═══ DATA PROVIDED

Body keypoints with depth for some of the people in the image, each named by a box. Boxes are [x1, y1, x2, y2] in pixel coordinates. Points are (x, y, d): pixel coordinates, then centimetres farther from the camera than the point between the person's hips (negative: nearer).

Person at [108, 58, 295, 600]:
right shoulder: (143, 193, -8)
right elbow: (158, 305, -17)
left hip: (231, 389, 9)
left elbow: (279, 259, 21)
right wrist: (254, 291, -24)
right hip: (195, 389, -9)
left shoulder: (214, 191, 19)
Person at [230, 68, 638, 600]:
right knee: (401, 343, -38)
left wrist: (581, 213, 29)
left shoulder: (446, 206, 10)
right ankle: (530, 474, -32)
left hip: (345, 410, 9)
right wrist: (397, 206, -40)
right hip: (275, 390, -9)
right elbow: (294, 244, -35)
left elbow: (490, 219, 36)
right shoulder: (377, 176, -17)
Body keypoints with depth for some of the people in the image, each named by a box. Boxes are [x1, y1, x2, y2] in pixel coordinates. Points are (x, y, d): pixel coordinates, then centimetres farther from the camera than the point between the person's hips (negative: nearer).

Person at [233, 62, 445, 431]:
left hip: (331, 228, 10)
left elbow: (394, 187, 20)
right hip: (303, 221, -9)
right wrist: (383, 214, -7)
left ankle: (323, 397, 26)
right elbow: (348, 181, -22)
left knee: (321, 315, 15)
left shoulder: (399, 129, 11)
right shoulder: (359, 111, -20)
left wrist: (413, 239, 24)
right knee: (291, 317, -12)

══════

* **EXERCISE**
Count the lines in the entries above that include the word "elbow". Give only the number.

* **RESULT FOR THIS EXERCISE**
6